What does this tell us about institutional appetite for hotels? It should be noted that the unidentified buyer of the Quebec fund's five assets is understood to be another pension fund. Furthermore, Bill Tresham, CEO of SITQ, Quebec's property subsidiary, says he has "no intention" of moving out of European hotels.

Nor do European investors, it seems. Jochen Schaefer-Suren, head of hotel and leisure investments at Internos Real Investors Invesco, reckons the current revival in the hotel market reflects not only a broader recovery across real estate but a relative advantage.
"Hotels are attractive to institutional investors because yields are relatively attractive," Schaefer-Suren says.

They are also reasonably low risk. "Hotels are a specialist asset class but investors are after core-type assets, with proven cash flow and a track record. In other words, they're after assets that are as much like core as they can be within a specialist asset class," he adds.

According to Jones Lang LaSalle, investment in the European hotel market rose by 73% in H1 2011 compared with the same period last year.

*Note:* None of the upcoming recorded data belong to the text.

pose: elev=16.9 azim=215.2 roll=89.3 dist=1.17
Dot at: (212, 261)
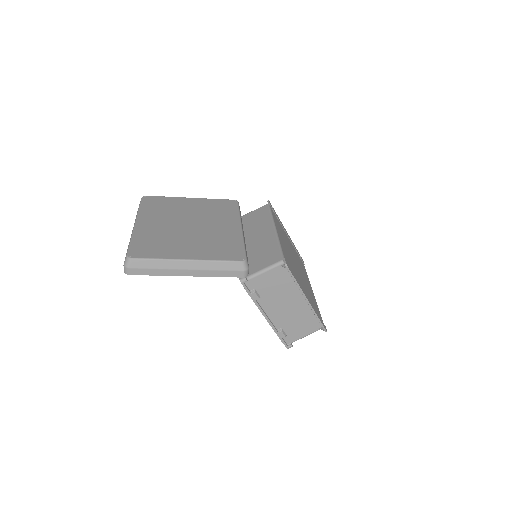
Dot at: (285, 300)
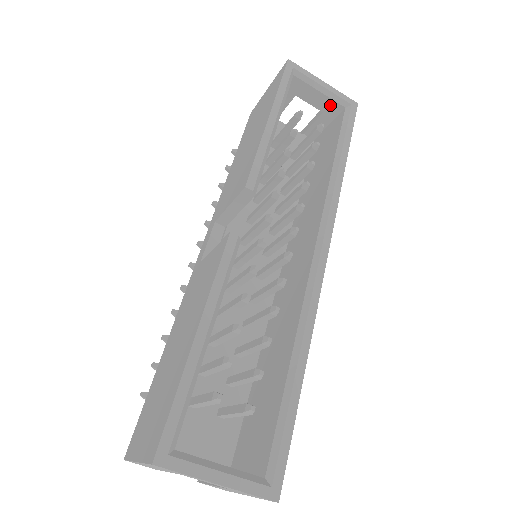
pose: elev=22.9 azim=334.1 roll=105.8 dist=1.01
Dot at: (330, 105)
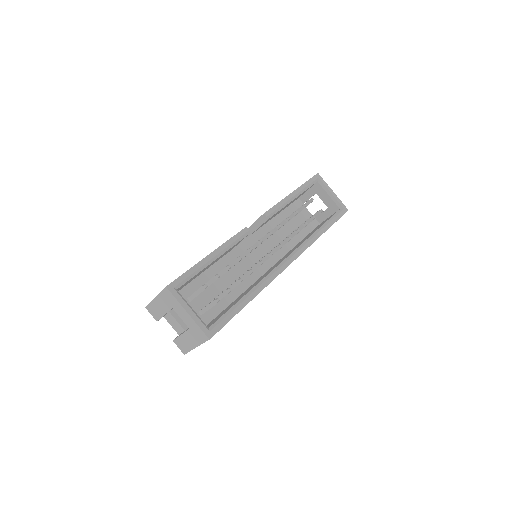
Dot at: (333, 205)
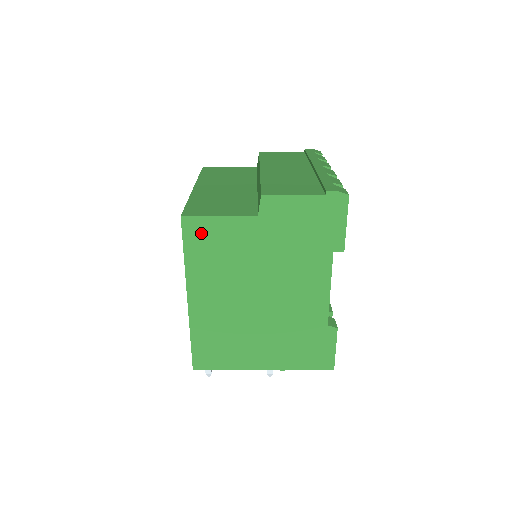
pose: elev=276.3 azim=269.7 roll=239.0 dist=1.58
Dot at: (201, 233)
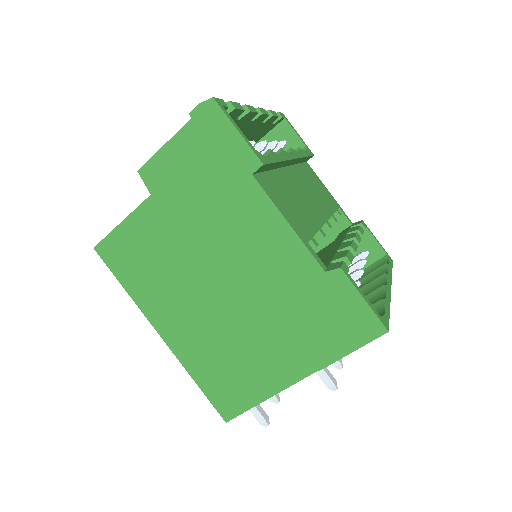
Dot at: (120, 252)
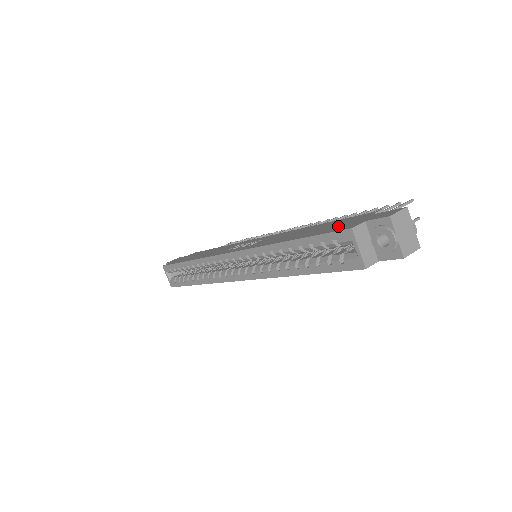
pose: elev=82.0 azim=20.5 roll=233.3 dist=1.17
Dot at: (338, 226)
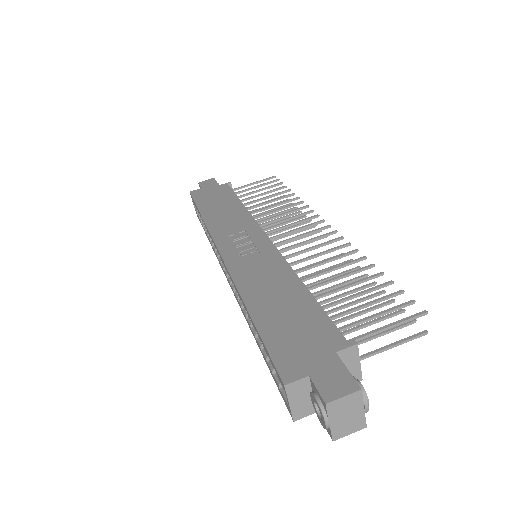
Dot at: (293, 344)
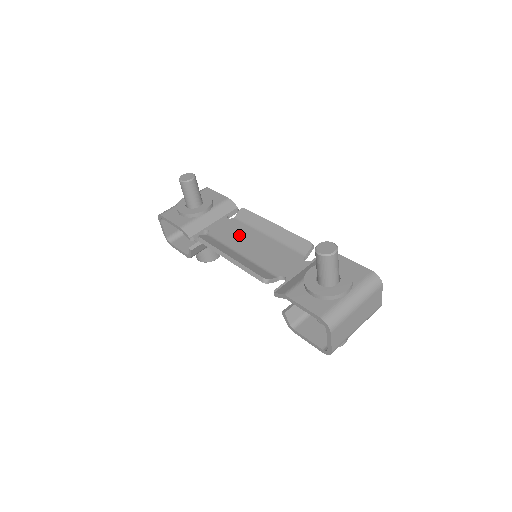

If you look specifically at German hotels, investment totalled €325m in Q2 - an 82% increase from 2010, according to Colliers International. If current deals complete by the end of the year, Colliers is forecasting year-end German hotel transaction volumes of €1-1.5bn.

Yet Andreas Trumpp, Colliers' head of research for Germany, points out that exceptional volumes in the German market in the second quarter were skewed by three large deals each worth more than €60m - an indication that it is a niche asset class. Hotels made up just 5% of total H1 property transactions worth €11bn.

The giant Canadian pension schemes invest via joint ventures with hotel operators. So do their European counterparts, as shown by the recent three-way institutional deal via AXA REIM to acquire hotels in France and Belgium. AXA REIM has a 99-asset, €2bn hotel portfolio of its own.

As portfolios go, this one had a lot going for it. AXA REIM hotel investment head, Gael Le Lay, said the acquisition had long-term income prospects without the need for capital expenditure as each asset had recently been refurbished. The leases are linked to turnover.

"When you buy a hotel portfolio, you buy a hotel business," he says. "It's important that you have a relationship with a hotel operator because in this case the value is strongly driven by the value of the business. You need to know your budget from your luxury, to know your leases and management contracts, and to maintain the business as well." He adds: "Many investors are not ready to do it directly but we can bring expertise to the client, and we can also make them see that it's not so secretive and volatile a sector."

The AXA REIM acquisition is justified by growth in central business districts. Indeed, investment seems to be focused on hotels that cater for business travellers, with tourist hotels still suffering from an association with peripheral economies and fragile consumer confidence. Yet despite the focus on core, some investors are willing to compromise - if not on the location, on the quality of the asset.

A German fund manager that recently acquired a single London hotel confirmed that he would only consider long-term leases, large assets and prime locations accessible to central business districts. But he added that, at least in Germany, a prime location in a secondary city could be more attractive than a not-so-attractive location in Berlin or Munich.

Trumpp goes further. Although the bulk of investor appetite will be for five-star hotels in prime locations, he sees traction at the discount end. "Some hotels are quite new or under construction and leased to well-known hotel groups. You have a good product, a good location, leased to a good company and on a long lease," he says.